In the past decades, numerous research findings have provided tremendous advances in understanding the short-term and long-term effects of focal brain damage on cognitive functioning. For example, studies that used neuropsychological measures of cognitive abilities and MRI results have determined that extrafrontal and temporal lesion volume predicted memory deficits as late as 1 year after the brain injury [23]. Also, Power and colleagues [24] have concluded that combined frontal and extrafrontal lesions predicted attention deficit 5 years after TBI, while the severity of individual frontal lesions were not predictive of attentional function.

However, if a mild TBI produces mainly diffuse white matter injury, which is not always detected by the traditional MRI scans, how can we illuminate the disruption of a complex web of constantly evolving cortical networks and its protracted effect over time on a child’s functioning at home and in school? Such interruption in the maturation of white matter of a child’s brain may not only delay the advancement of the existing skills but also delay the acquisition of more complex abilities. Indeed, in a growing child’s brain which undergoes rapid restructuring and layering of cognitive and emotional skills, a delay in maturation of lower-level abilities may significantly disrupt the scaffolding of higher-level abilities. While this hypothesis is not entirely new, recent studies investigating mild TBI have offered more support as they have found persistent cognitive impairments, as measured by neuropsychological tests, that correlate with metabolic disruptions and structural impairments in the brain.

It has been noted that conventional MRI can measure small lesions or hemorrhages and MRI findings correlate with neuropsychological and psychiatric outcome, but MRI may also underestimate diffuse axonal injury that is frequently seen in mild TBI [16]. While traditional MRI studies are not always able to detect structural impairment in mild brain injury cases [4], a newer neuroimaging technique, diffusion tensor imaging (DTI), offers a much more precise method of measuring post-concussion changes that occur in the white matter and contribute to persistent post-concussion symptoms and functional impairment months after the mild TBI.

DTI study measures the integrity of the white matter fibers via diffusion of water molecules [25]. If some axons are damaged and myelin sheath has diminished, the inter-axonal water volume increases. Therefore, DTI can detect injured axons and destroyed myelin even in mild TBI by measuring the integrity of white matter fibers; such axonal injury was observed months after the brain injury [16]. This is a new advancement in the detection of neuronal injury over the traditional MRI scan, which is not able to “see” such minor brain damage. In addition to being able to detect minor, yet important changes in white matter shortly after the brain injury, DTI allows the detection of long-term axonal injuries. For example, Bendlin and colleagues [26] described long-term impairments of white matter, as seen in DTI studies, 1 year after the injury. Her group detected specific axonal injury via fractional anisotropy and mean diffusivity reduction that was much greater than normal white matter changes expected in age-matched peers.

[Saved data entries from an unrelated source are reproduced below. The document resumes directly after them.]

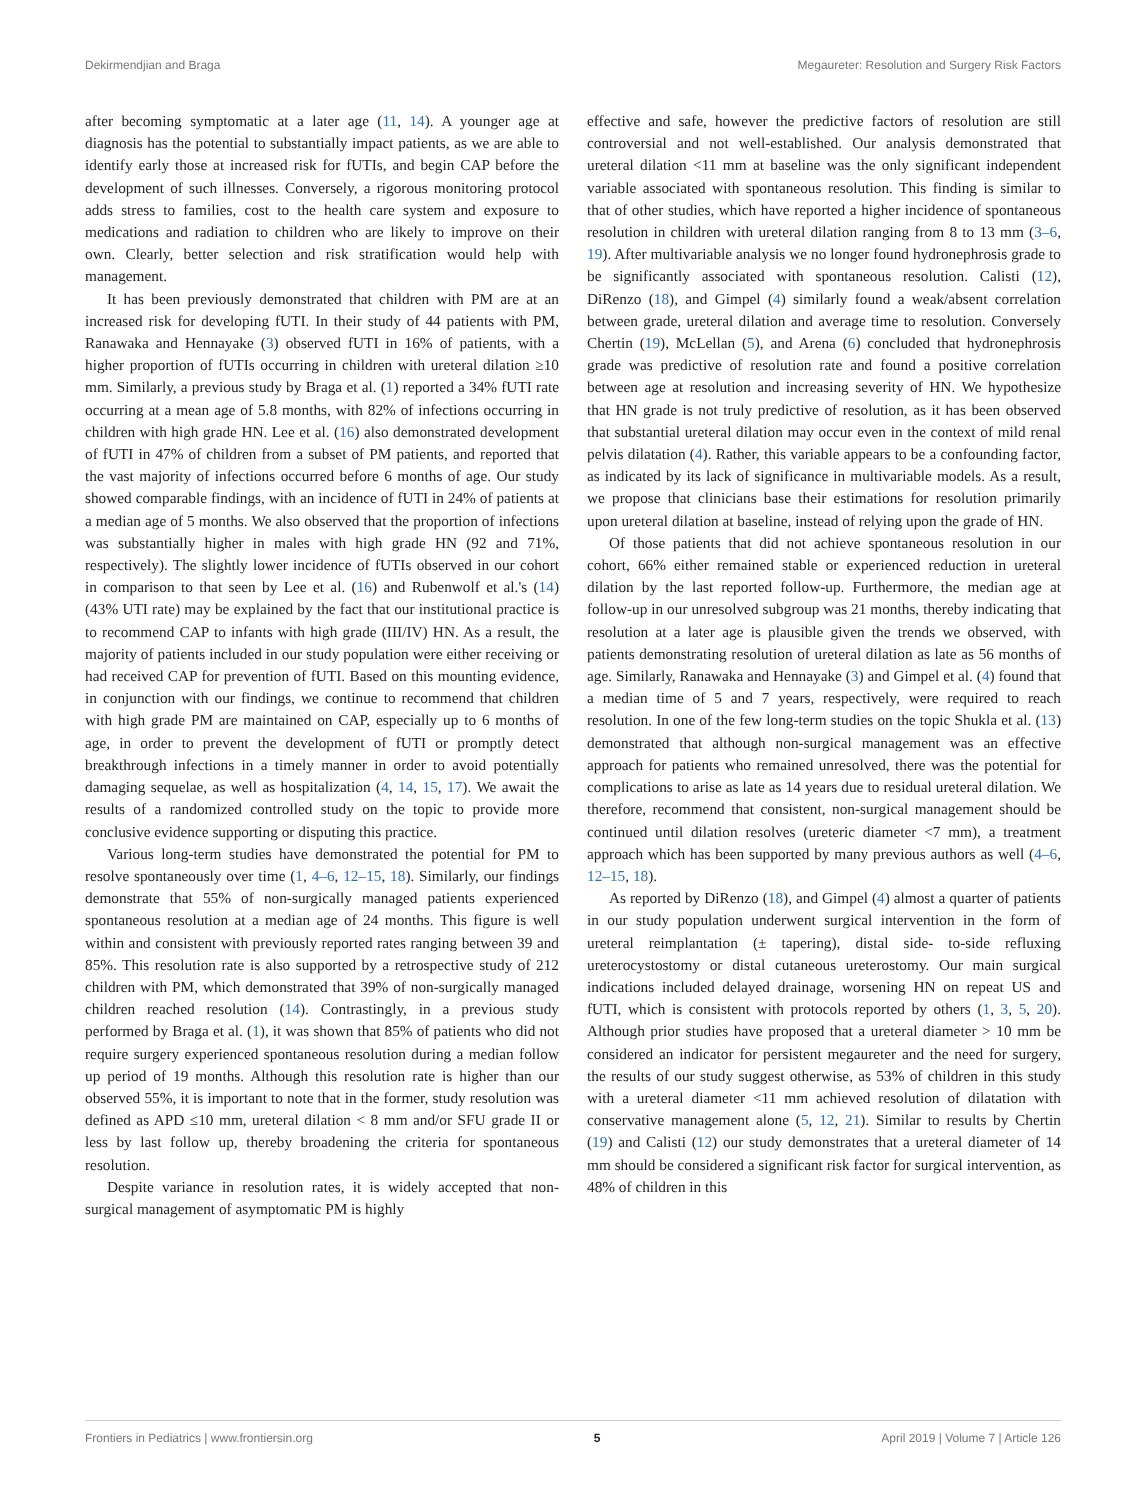Dekirmendjian and Braga Megaureter: Resolution and Surgery Risk Factors
after becoming symptomatic at a later age (11, 14). A younger age at diagnosis has the potential to substantially impact patients, as we are able to identify early those at increased risk for fUTIs, and begin CAP before the development of such illnesses. Conversely, a rigorous monitoring protocol adds stress to families, cost to the health care system and exposure to medications and radiation to children who are likely to improve on their own. Clearly, better selection and risk stratification would help with management.
It has been previously demonstrated that children with PM are at an increased risk for developing fUTI. In their study of 44 patients with PM, Ranawaka and Hennayake (3) observed fUTI in 16% of patients, with a higher proportion of fUTIs occurring in children with ureteral dilation ≥10 mm. Similarly, a previous study by Braga et al. (1) reported a 34% fUTI rate occurring at a mean age of 5.8 months, with 82% of infections occurring in children with high grade HN. Lee et al. (16) also demonstrated development of fUTI in 47% of children from a subset of PM patients, and reported that the vast majority of infections occurred before 6 months of age. Our study showed comparable findings, with an incidence of fUTI in 24% of patients at a median age of 5 months. We also observed that the proportion of infections was substantially higher in males with high grade HN (92 and 71%, respectively). The slightly lower incidence of fUTIs observed in our cohort in comparison to that seen by Lee et al. (16) and Rubenwolf et al.'s (14) (43% UTI rate) may be explained by the fact that our institutional practice is to recommend CAP to infants with high grade (III/IV) HN. As a result, the majority of patients included in our study population were either receiving or had received CAP for prevention of fUTI. Based on this mounting evidence, in conjunction with our findings, we continue to recommend that children with high grade PM are maintained on CAP, especially up to 6 months of age, in order to prevent the development of fUTI or promptly detect breakthrough infections in a timely manner in order to avoid potentially damaging sequelae, as well as hospitalization (4, 14, 15, 17). We await the results of a randomized controlled study on the topic to provide more conclusive evidence supporting or disputing this practice.
Various long-term studies have demonstrated the potential for PM to resolve spontaneously over time (1, 4–6, 12–15, 18). Similarly, our findings demonstrate that 55% of non-surgically managed patients experienced spontaneous resolution at a median age of 24 months. This figure is well within and consistent with previously reported rates ranging between 39 and 85%. This resolution rate is also supported by a retrospective study of 212 children with PM, which demonstrated that 39% of non-surgically managed children reached resolution (14). Contrastingly, in a previous study performed by Braga et al. (1), it was shown that 85% of patients who did not require surgery experienced spontaneous resolution during a median follow up period of 19 months. Although this resolution rate is higher than our observed 55%, it is important to note that in the former, study resolution was defined as APD ≤10 mm, ureteral dilation < 8 mm and/or SFU grade II or less by last follow up, thereby broadening the criteria for spontaneous resolution.
Despite variance in resolution rates, it is widely accepted that non-surgical management of asymptomatic PM is highly
effective and safe, however the predictive factors of resolution are still controversial and not well-established. Our analysis demonstrated that ureteral dilation <11 mm at baseline was the only significant independent variable associated with spontaneous resolution. This finding is similar to that of other studies, which have reported a higher incidence of spontaneous resolution in children with ureteral dilation ranging from 8 to 13 mm (3–6, 19). After multivariable analysis we no longer found hydronephrosis grade to be significantly associated with spontaneous resolution. Calisti (12), DiRenzo (18), and Gimpel (4) similarly found a weak/absent correlation between grade, ureteral dilation and average time to resolution. Conversely Chertin (19), McLellan (5), and Arena (6) concluded that hydronephrosis grade was predictive of resolution rate and found a positive correlation between age at resolution and increasing severity of HN. We hypothesize that HN grade is not truly predictive of resolution, as it has been observed that substantial ureteral dilation may occur even in the context of mild renal pelvis dilatation (4). Rather, this variable appears to be a confounding factor, as indicated by its lack of significance in multivariable models. As a result, we propose that clinicians base their estimations for resolution primarily upon ureteral dilation at baseline, instead of relying upon the grade of HN.
Of those patients that did not achieve spontaneous resolution in our cohort, 66% either remained stable or experienced reduction in ureteral dilation by the last reported follow-up. Furthermore, the median age at follow-up in our unresolved subgroup was 21 months, thereby indicating that resolution at a later age is plausible given the trends we observed, with patients demonstrating resolution of ureteral dilation as late as 56 months of age. Similarly, Ranawaka and Hennayake (3) and Gimpel et al. (4) found that a median time of 5 and 7 years, respectively, were required to reach resolution. In one of the few long-term studies on the topic Shukla et al. (13) demonstrated that although non-surgical management was an effective approach for patients who remained unresolved, there was the potential for complications to arise as late as 14 years due to residual ureteral dilation. We therefore, recommend that consistent, non-surgical management should be continued until dilation resolves (ureteric diameter <7 mm), a treatment approach which has been supported by many previous authors as well (4–6, 12–15, 18).
As reported by DiRenzo (18), and Gimpel (4) almost a quarter of patients in our study population underwent surgical intervention in the form of ureteral reimplantation (± tapering), distal side- to-side refluxing ureterocystostomy or distal cutaneous ureterostomy. Our main surgical indications included delayed drainage, worsening HN on repeat US and fUTI, which is consistent with protocols reported by others (1, 3, 5, 20). Although prior studies have proposed that a ureteral diameter > 10 mm be considered an indicator for persistent megaureter and the need for surgery, the results of our study suggest otherwise, as 53% of children in this study with a ureteral diameter <11 mm achieved resolution of dilatation with conservative management alone (5, 12, 21). Similar to results by Chertin (19) and Calisti (12) our study demonstrates that a ureteral diameter of 14 mm should be considered a significant risk factor for surgical intervention, as 48% of children in this
Frontiers in Pediatrics | www.frontiersin.org 5 April 2019 | Volume 7 | Article 126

Thus, DTI technique allows us to detect some structural abnormalities in concussed individuals that were not visible on traditional neuroimaging studies, but those abnormalities remained for months or more post TBI. While these structural abnormalities might be minor, they are not inconsequential and do contribute to significant functional impairment that disturbs a brain injured person’s ability to complete daily chores, learn new information, and effectively interact with and adapt to his environment. In the recent years, such functional dysfunction, which is traditionally measured by neuropsychological tests, was found to correlate with structural abnormalities, as detected by DTI, further supporting the idea that even a mild brain injury may produce long-term cognitive functional impairments in some individuals.